Coyote Mentoring Core Routines: Journaling
What It Is—and Why It Matters
Journaling is the practice of capturing experience, memory, and curiosity on paper. In Coyote Mentoring, it is more than a record—it’s a deepening tool. A journal can hold drawings, maps, lists of species, questions, weather observations, dreams, stories, or tracks. It becomes a container for personal connection to place and self. It’s not about spelling or grammar—it’s about attention and relationship.
The book emphasizes journaling as a key way to help learners “notice what they notice.” It slows down the experience and reflects it back, making the invisible visible. Journals often hold the first sparks of awareness: the day the crow flew overhead right before the rain, or the first time the learner heard the forest go quiet. These entries become markers of growth.
Journaling matters because it supports integration. It allows learners to remember their Sit Spot changes over seasons, track animal patterns, or notice their emotional responses to place. It also gives mentors a window into what learners are perceiving and caring about.

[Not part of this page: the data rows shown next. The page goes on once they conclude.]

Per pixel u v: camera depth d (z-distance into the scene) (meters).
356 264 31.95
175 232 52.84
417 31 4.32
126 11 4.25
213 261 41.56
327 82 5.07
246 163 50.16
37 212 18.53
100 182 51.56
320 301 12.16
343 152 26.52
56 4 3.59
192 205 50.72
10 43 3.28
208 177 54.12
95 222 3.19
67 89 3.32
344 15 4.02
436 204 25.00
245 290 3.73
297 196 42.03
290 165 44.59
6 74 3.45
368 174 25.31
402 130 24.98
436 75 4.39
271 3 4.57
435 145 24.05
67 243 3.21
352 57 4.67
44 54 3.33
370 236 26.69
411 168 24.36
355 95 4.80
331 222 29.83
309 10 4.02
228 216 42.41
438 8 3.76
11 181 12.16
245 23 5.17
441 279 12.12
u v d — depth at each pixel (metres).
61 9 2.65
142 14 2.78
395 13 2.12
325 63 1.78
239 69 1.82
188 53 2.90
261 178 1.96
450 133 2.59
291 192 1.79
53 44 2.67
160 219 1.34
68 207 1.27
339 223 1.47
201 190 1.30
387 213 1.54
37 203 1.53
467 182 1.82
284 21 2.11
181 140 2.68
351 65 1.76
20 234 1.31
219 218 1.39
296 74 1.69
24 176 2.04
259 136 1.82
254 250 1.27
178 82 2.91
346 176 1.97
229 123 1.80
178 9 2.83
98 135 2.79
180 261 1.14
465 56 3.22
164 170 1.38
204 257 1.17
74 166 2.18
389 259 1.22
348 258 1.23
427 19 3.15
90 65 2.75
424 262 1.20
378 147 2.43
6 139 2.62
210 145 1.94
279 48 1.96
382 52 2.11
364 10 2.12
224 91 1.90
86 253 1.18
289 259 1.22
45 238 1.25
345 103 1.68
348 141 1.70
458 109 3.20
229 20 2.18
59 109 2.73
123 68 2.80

Over time, the journal becomes a kind of mirror—reflecting the learner’s unfolding relationship with the natural world and their own sense of belonging within it.
What It Might Look Like
The learner settles in with a worn notebook.
They sit cross-legged at their Sit Spot, pulling a pencil from behind their ear. They sketch the bent grass where the rabbit fed. They write, “Heard robins calling. Wind from the west. Sky heavy.” It's quiet, simple, real. No one checks it—this is for them.
A journal becomes a map of connection.
The pages hold months of drawings: frog eggs in March, fox scat in April, the path of the sun across the meadow in June. Over time, the learner sees cycles. They begin to anticipate bloom times, animal patterns, seasonal shifts. The journal is no longer just record-keeping—it’s pattern recognition.
Mentors invite story through the page.
A mentor might ask, “Can you draw what surprised you today?” or “What question did the forest give you this week?” These prompts stir reflection. They shift the learner from passive observer to meaning-maker. Writing becomes a way to track not just nature, but inner movement.
Journaling ripens into relationship.
Eventually, the learner returns to old entries. “I used to call that tree ‘Big Arms.’ I remember when the owls nested there.” The journal becomes an archive of friendship with place. And like any good friendship, it deepens with time—quietly, honestly, in the slow unfolding of attention.